Dieser Kurs ist eine bewegte, körperlich spielende Auseinandersetzung mit pädagogischen, künstlerischen und zwischenmenschlichen Haltungen gegenüber Schüler*innen und zu uns selbst im pädagogischen Kontext. Vor einem systemischen und theaterpädagogischen Hintergrund experimentieren wir praktisch zum Begriff der Haltung. Auf Augenhöhe, von oben herab, Halt gebend, stützend oder distanziert – wir bewegen uns, erweitern unser Repertoire an Möglichkeiten, Schüler*innen auf ihrem Lernweg eine Hilfe zu sein, nicht im Weg zu stehen, Lern- und Denkräume zu öffnen, Grenzen zu setzen. Um es gleich zu sagen: Wir glauben nicht, dass es da eine Haltung gibt, die für alle Schüler*innen, Pädagog*innen und Situationen passt.
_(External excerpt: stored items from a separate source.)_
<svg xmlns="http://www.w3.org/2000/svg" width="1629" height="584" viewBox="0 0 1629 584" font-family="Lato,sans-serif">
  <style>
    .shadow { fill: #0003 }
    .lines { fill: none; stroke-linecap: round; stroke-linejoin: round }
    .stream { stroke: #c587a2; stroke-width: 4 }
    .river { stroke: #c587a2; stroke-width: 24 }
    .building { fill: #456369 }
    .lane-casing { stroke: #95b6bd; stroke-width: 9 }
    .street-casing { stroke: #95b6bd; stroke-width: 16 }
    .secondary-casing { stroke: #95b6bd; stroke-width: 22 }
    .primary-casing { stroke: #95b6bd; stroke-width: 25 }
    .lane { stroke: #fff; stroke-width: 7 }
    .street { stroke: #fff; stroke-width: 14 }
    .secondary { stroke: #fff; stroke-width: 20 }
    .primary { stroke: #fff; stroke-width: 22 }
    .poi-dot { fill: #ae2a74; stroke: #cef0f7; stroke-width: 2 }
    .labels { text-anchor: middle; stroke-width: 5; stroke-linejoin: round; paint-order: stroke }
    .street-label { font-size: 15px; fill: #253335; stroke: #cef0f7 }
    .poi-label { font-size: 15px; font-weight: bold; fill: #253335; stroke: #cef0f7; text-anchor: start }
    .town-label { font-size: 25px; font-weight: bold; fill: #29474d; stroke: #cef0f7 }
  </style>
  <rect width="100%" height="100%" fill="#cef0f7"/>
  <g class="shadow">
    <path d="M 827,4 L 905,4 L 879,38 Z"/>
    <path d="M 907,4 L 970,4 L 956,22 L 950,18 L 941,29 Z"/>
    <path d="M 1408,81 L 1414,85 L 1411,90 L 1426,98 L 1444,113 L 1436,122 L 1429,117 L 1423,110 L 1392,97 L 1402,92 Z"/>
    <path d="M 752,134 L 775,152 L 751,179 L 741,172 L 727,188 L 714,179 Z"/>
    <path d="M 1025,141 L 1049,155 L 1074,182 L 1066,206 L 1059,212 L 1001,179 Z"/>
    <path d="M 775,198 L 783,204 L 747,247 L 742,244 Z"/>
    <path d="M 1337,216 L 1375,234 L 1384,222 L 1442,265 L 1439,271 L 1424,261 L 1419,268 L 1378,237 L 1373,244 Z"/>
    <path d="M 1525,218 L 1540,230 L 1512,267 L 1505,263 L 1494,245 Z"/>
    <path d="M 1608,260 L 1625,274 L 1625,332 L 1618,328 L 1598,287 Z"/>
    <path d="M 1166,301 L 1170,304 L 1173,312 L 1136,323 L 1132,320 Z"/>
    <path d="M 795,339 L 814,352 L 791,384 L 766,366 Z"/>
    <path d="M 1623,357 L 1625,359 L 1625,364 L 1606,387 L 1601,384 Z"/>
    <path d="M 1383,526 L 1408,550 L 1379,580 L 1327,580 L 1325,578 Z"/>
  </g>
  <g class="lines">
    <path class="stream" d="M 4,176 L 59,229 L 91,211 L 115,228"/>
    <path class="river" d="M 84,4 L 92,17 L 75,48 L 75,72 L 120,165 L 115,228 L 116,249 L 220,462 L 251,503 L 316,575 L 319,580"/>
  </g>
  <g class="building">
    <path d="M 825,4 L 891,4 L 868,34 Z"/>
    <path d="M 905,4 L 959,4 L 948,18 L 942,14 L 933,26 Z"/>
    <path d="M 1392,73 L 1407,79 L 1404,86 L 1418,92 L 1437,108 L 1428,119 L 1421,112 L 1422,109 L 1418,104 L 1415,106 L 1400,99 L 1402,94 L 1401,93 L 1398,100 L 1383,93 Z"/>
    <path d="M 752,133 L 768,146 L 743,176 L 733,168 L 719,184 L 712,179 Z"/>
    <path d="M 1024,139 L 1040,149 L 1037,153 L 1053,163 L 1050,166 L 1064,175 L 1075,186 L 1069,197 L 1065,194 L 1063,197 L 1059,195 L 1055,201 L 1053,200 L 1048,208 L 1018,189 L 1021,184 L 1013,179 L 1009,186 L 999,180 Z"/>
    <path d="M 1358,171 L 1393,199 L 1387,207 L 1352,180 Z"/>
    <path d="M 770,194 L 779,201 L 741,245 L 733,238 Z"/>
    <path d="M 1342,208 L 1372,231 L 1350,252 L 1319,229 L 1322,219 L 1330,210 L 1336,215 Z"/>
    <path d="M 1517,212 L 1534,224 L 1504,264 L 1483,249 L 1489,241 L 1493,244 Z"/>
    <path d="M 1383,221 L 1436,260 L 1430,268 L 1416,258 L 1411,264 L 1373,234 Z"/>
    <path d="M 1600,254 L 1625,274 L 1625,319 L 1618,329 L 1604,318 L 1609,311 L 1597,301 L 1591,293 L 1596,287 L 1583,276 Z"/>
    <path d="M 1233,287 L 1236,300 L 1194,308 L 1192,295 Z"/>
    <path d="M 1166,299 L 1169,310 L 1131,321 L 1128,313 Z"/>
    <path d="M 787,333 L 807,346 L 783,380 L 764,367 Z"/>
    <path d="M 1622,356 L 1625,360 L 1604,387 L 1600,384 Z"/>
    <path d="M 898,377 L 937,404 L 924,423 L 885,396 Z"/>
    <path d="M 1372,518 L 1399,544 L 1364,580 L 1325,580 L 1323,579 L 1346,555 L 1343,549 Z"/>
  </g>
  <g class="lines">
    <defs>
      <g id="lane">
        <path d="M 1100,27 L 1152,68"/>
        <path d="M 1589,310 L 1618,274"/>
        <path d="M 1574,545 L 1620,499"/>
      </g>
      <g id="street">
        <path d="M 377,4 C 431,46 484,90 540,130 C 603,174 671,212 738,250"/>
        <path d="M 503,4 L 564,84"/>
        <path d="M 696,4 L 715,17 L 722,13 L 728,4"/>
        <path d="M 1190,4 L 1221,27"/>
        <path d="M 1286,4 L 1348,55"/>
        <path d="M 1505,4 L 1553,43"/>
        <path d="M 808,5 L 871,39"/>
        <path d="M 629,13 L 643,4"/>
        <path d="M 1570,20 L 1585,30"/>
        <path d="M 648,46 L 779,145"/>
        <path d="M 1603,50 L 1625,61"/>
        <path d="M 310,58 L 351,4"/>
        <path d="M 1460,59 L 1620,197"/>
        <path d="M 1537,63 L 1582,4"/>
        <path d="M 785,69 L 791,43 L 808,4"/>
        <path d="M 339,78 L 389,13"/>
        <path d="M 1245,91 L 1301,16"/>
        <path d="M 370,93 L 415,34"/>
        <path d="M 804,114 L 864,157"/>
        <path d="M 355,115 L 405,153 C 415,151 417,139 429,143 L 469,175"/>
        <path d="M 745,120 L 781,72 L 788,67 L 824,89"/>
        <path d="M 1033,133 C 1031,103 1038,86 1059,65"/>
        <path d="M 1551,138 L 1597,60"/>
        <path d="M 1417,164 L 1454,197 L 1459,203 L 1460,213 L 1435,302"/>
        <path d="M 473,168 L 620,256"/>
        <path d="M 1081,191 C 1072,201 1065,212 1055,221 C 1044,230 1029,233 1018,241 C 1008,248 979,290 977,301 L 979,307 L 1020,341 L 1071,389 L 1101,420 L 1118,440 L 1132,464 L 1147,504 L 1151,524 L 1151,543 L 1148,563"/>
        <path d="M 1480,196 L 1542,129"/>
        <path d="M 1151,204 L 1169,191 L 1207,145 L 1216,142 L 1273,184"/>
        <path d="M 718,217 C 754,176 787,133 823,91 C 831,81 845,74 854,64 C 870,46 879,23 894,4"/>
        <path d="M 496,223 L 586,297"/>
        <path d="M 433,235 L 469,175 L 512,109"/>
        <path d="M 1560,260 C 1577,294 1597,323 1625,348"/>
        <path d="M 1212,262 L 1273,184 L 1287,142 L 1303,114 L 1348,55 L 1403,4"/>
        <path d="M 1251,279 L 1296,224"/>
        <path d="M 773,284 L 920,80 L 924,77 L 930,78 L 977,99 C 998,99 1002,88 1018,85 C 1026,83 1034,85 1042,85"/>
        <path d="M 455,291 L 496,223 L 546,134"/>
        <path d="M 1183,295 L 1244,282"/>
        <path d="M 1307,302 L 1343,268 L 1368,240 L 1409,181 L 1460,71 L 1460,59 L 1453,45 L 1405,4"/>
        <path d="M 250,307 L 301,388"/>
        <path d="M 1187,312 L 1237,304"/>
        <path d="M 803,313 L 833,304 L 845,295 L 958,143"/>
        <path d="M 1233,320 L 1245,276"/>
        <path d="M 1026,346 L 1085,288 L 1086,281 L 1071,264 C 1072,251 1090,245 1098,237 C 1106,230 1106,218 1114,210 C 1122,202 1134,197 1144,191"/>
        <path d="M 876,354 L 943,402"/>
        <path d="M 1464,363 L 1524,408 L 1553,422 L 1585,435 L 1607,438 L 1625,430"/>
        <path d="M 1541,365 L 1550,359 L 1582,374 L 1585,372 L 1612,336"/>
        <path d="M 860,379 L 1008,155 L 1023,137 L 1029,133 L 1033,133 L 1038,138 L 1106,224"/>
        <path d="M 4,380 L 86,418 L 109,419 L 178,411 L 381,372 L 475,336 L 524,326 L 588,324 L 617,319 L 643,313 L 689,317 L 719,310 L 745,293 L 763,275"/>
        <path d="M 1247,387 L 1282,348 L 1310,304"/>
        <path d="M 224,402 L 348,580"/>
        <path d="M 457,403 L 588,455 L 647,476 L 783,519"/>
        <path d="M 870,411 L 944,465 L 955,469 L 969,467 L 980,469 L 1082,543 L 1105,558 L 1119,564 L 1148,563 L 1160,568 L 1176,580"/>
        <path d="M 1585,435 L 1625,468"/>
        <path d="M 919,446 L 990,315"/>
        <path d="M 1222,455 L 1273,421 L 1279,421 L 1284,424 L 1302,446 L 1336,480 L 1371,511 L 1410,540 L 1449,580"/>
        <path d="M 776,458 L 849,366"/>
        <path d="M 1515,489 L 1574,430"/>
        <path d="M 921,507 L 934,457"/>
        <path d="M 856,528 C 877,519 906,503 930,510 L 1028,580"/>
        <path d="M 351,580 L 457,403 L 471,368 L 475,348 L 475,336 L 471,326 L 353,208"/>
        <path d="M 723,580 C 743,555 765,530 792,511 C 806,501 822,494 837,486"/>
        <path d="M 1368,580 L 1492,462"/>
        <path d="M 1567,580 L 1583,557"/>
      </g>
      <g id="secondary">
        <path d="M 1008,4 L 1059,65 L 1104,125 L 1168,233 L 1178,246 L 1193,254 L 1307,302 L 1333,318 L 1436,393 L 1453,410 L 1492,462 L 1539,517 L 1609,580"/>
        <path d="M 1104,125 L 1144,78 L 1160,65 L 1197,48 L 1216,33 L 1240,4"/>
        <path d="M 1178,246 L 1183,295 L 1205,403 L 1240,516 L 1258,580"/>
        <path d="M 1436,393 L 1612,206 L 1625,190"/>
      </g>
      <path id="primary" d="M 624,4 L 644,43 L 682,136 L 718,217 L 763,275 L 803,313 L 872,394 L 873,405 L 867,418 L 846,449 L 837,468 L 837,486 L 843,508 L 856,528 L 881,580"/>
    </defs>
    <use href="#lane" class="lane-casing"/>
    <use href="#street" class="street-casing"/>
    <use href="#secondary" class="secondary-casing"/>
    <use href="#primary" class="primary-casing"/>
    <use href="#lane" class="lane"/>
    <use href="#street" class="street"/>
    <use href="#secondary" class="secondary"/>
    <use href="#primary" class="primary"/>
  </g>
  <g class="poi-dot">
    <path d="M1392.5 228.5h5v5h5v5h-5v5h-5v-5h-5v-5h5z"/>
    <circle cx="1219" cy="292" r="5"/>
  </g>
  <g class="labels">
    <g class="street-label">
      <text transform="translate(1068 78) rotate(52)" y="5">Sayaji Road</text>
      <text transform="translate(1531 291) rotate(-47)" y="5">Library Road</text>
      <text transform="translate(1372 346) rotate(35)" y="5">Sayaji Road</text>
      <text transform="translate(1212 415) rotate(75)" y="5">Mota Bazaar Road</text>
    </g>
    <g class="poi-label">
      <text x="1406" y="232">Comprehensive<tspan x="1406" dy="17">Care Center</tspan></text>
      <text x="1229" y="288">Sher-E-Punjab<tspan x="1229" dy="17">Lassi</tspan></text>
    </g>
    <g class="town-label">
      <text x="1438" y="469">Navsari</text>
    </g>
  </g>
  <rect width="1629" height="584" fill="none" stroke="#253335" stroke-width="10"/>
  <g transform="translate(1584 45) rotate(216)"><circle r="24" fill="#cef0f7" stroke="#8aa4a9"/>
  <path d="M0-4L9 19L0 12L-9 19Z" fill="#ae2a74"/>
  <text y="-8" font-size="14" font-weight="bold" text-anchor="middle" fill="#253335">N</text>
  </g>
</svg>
Vielmehr gehen wir als Individuen mit Individuen im Kontext Schule in Beziehungen, in denen sich alle immer wieder bewegen und Haltungen zueinander finden.
Was die Teilnehmer*innen erwartet:
- einfache körperlich-sportliche Übungen
- Standbildarbeit zu „wackeligen“ und herausfordernden Situationen
- Annäherungen an die Begriffe „systemische Haltung“ und „theaterpädagogische Haltung“
- Experimente mit unterschiedlichen Körperhaltungen im pädagogischen Alltag
- Experimente zu körperlicher und innerer Haltung in Beziehung zu anderen
- Gute Gründe für unterschiedliche Haltungen von Schüler*innen
- Erkennen eigener Spielräume und Begegnungsmöglichkeiten
Dieser Spot-on-Kurs möchte körperliche Erinnerungsbilder schaffen, die dabei helfen, in bestimmten Situationen passende Haltungen zu finden und bewusst einzunehmen.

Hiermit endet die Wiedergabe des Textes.